:: Entries supplied

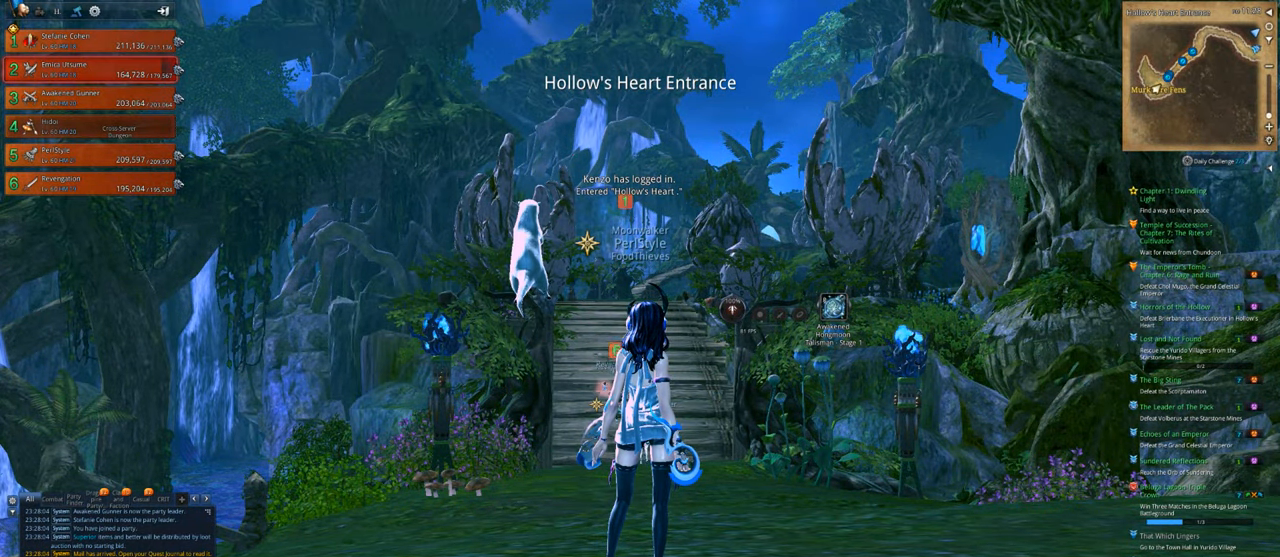
{"keys": [], "mouse": [], "mouse_move": "still", "events": [[333, "a", "down"], [433, "a", "up"]]}
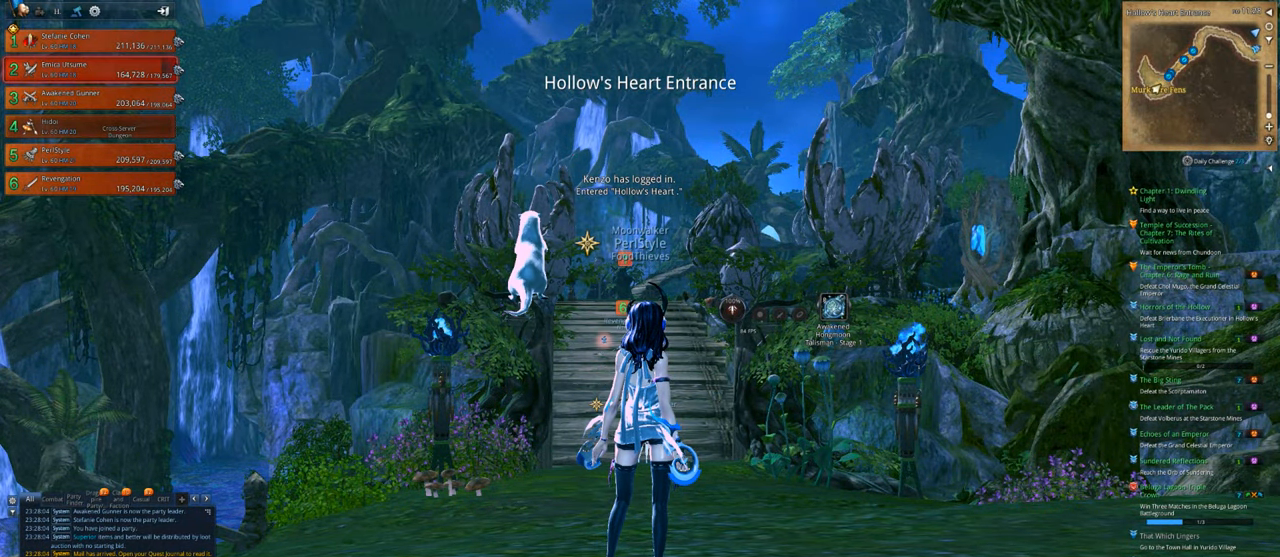
{"keys": [], "mouse": [], "mouse_move": "still", "events": [[67, "t", "down"], [133, "t", "up"], [233, "space", "down"], [367, "a", "down"], [367, "space", "up"], [467, "a", "up"]]}
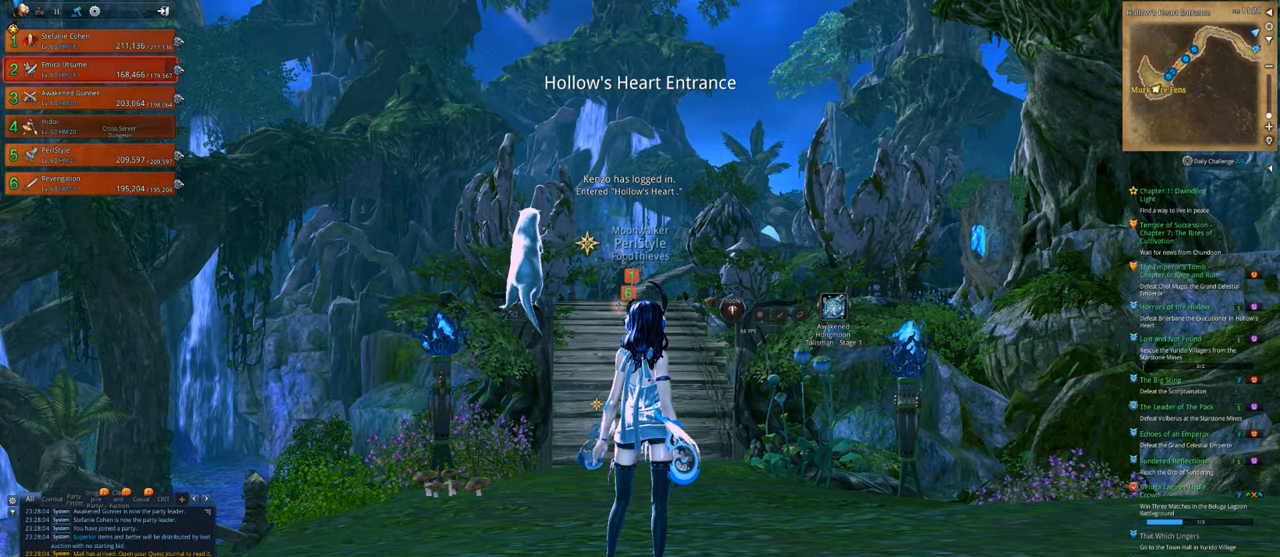
{"keys": [], "mouse": [], "mouse_move": "still", "events": [[133, "d", "down"], [233, "d", "up"], [300, "space", "down"], [433, "space", "up"]]}
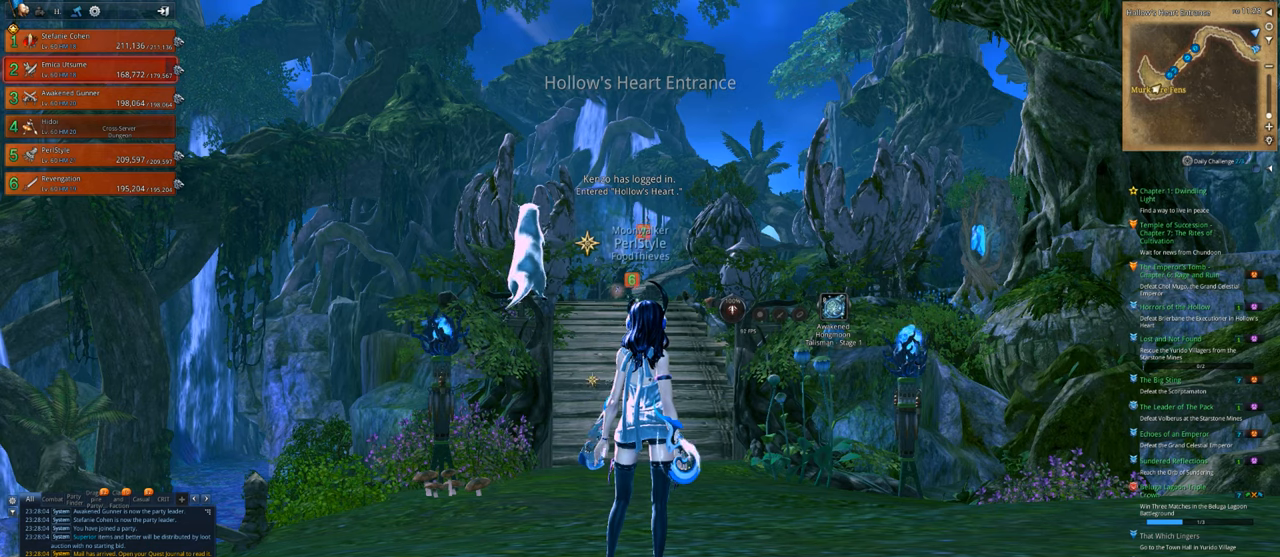
{"keys": [], "mouse": [], "mouse_move": "still", "events": []}
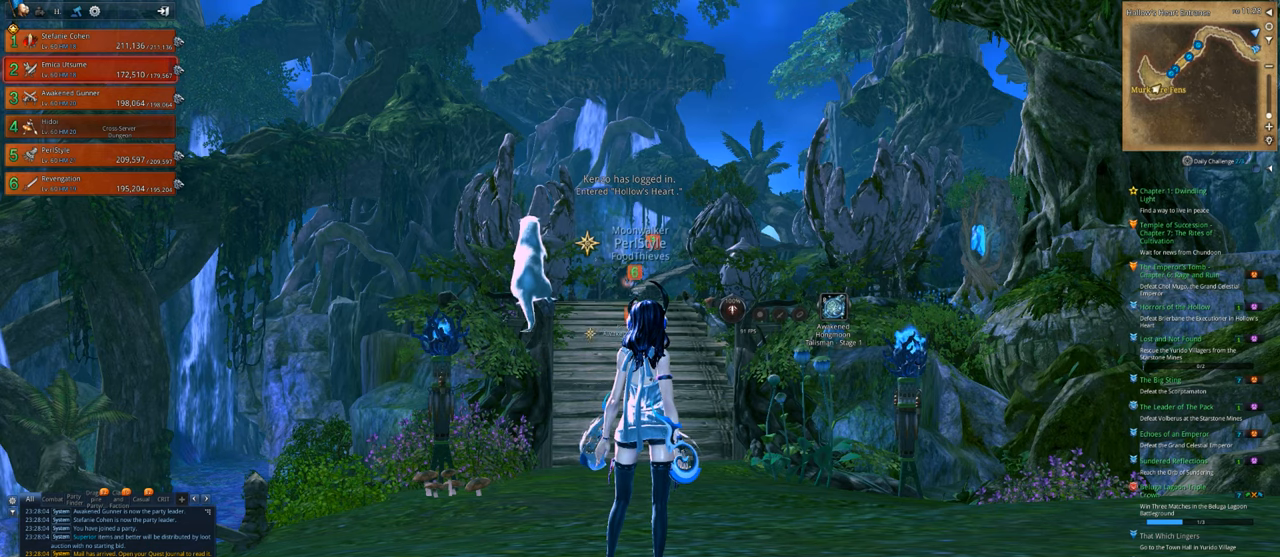
{"keys": [], "mouse": [], "mouse_move": "still", "events": []}
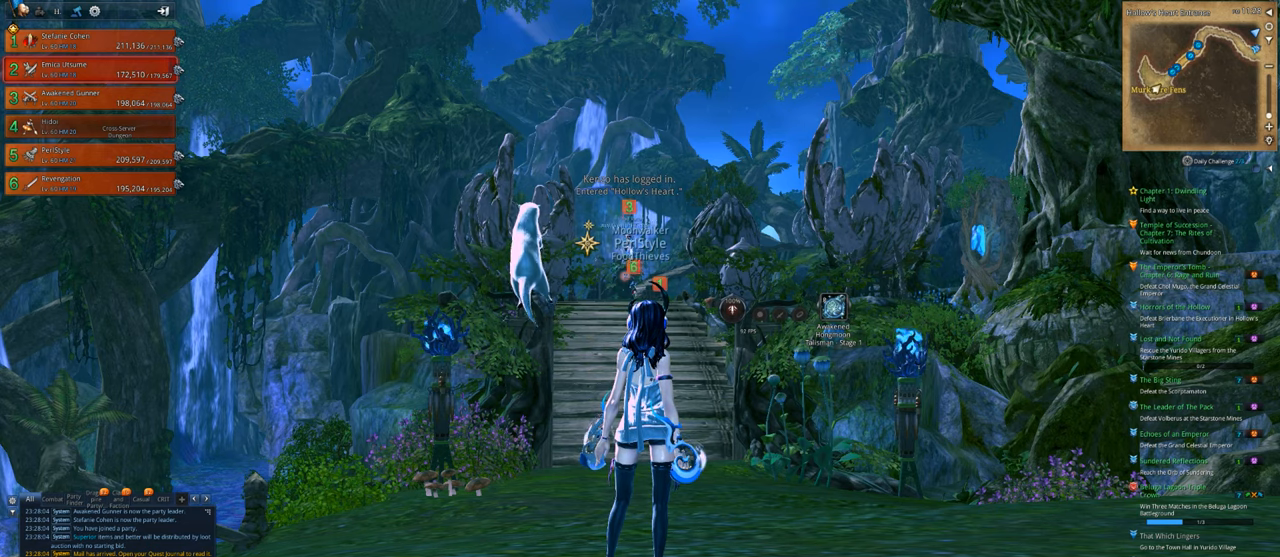
{"keys": [], "mouse": [], "mouse_move": "still", "events": []}
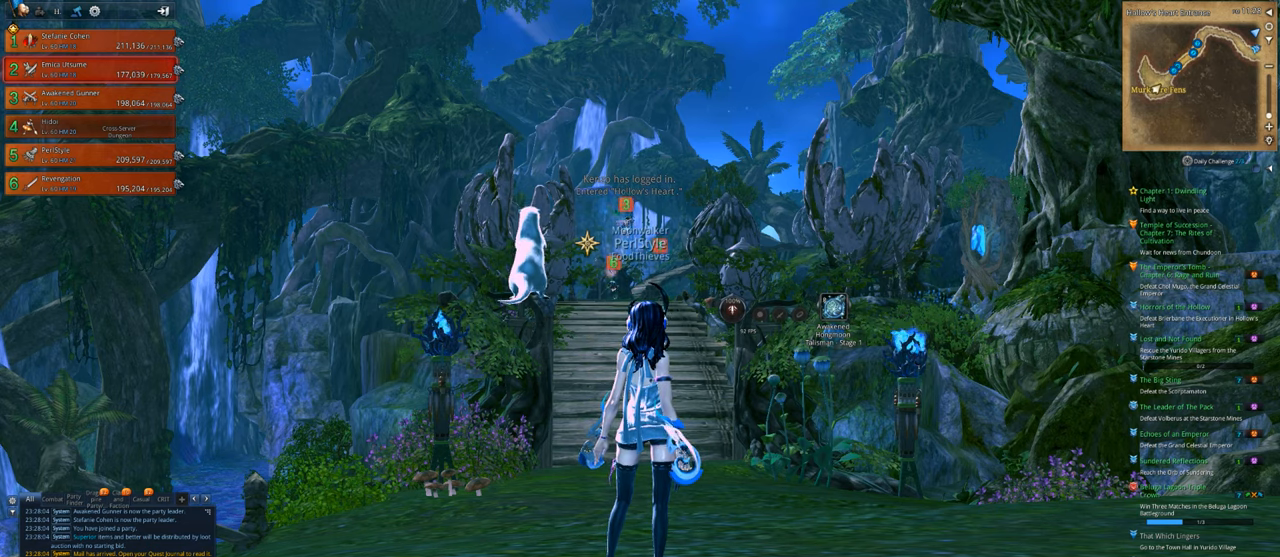
{"keys": [], "mouse": [], "mouse_move": "still", "events": []}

::::

Exercise objective – Instruction for this listing: copy it exactly, but leave the images behind.

Answer for this exercise –
{"keys": [], "mouse": [], "mouse_move": "still", "events": [[333, "a", "down"], [433, "a", "up"]]}
{"keys": [], "mouse": [], "mouse_move": "still", "events": [[67, "t", "down"], [133, "t", "up"], [233, "space", "down"], [367, "a", "down"], [367, "space", "up"], [467, "a", "up"]]}
{"keys": [], "mouse": [], "mouse_move": "still", "events": [[133, "d", "down"], [233, "d", "up"], [300, "space", "down"], [433, "space", "up"]]}
{"keys": [], "mouse": [], "mouse_move": "still", "events": []}
{"keys": [], "mouse": [], "mouse_move": "still", "events": []}
{"keys": [], "mouse": [], "mouse_move": "still", "events": []}
{"keys": [], "mouse": [], "mouse_move": "still", "events": []}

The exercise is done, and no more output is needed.